Source data

=== Section Start ===

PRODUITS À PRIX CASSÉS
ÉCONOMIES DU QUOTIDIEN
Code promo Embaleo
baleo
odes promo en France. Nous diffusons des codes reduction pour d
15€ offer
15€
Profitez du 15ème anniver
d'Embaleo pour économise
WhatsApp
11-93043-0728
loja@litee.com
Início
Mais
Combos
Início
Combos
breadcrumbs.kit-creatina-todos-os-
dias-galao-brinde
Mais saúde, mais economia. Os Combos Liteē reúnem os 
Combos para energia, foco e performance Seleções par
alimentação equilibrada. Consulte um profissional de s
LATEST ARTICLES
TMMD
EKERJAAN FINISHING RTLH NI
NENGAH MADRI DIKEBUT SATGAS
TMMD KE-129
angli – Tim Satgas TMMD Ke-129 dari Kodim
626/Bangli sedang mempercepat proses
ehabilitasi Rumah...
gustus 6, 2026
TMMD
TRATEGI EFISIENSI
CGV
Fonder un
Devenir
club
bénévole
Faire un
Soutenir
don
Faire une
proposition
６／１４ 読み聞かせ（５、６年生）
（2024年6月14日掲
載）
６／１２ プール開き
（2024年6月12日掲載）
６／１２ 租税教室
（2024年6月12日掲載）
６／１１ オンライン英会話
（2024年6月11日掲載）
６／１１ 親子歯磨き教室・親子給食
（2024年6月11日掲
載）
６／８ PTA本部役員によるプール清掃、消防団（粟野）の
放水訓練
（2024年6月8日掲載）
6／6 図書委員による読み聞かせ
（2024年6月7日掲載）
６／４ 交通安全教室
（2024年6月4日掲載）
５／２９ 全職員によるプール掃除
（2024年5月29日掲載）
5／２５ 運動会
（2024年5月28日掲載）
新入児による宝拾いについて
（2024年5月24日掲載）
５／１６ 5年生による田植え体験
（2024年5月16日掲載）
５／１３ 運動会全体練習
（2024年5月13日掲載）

=== Section End ===

● What to do
All of the data above should be written out again word for word.

● Answer for this exercise
PRODUITS À PRIX CASSÉS
ÉCONOMIES DU QUOTIDIEN
Code promo Embaleo
baleo
odes promo en France. Nous diffusons des codes reduction pour d
15€ offer
15€
Profitez du 15ème anniver
d'Embaleo pour économise
WhatsApp
11-93043-0728
loja@litee.com
Início
Mais
Combos
Início
Combos
breadcrumbs.kit-creatina-todos-os-
dias-galao-brinde
Mais saúde, mais economia. Os Combos Liteē reúnem os 
Combos para energia, foco e performance Seleções par
alimentação equilibrada. Consulte um profissional de s
LATEST ARTICLES
TMMD
EKERJAAN FINISHING RTLH NI
NENGAH MADRI DIKEBUT SATGAS
TMMD KE-129
angli – Tim Satgas TMMD Ke-129 dari Kodim
626/Bangli sedang mempercepat proses
ehabilitasi Rumah...
gustus 6, 2026
TMMD
TRATEGI EFISIENSI
CGV
Fonder un
Devenir
club
bénévole
Faire un
Soutenir
don
Faire une
proposition
６／１４ 読み聞かせ（５、６年生）
（2024年6月14日掲
載）
６／１２ プール開き
（2024年6月12日掲載）
６／１２ 租税教室
（2024年6月12日掲載）
６／１１ オンライン英会話
（2024年6月11日掲載）
６／１１ 親子歯磨き教室・親子給食
（2024年6月11日掲
載）
６／８ PTA本部役員によるプール清掃、消防団（粟野）の
放水訓練
（2024年6月8日掲載）
6／6 図書委員による読み聞かせ
（2024年6月7日掲載）
６／４ 交通安全教室
（2024年6月4日掲載）
５／２９ 全職員によるプール掃除
（2024年5月29日掲載）
5／２５ 運動会
（2024年5月28日掲載）
新入児による宝拾いについて
（2024年5月24日掲載）
５／１６ 5年生による田植え体験
（2024年5月16日掲載）
５／１３ 運動会全体練習
（2024年5月13日掲載）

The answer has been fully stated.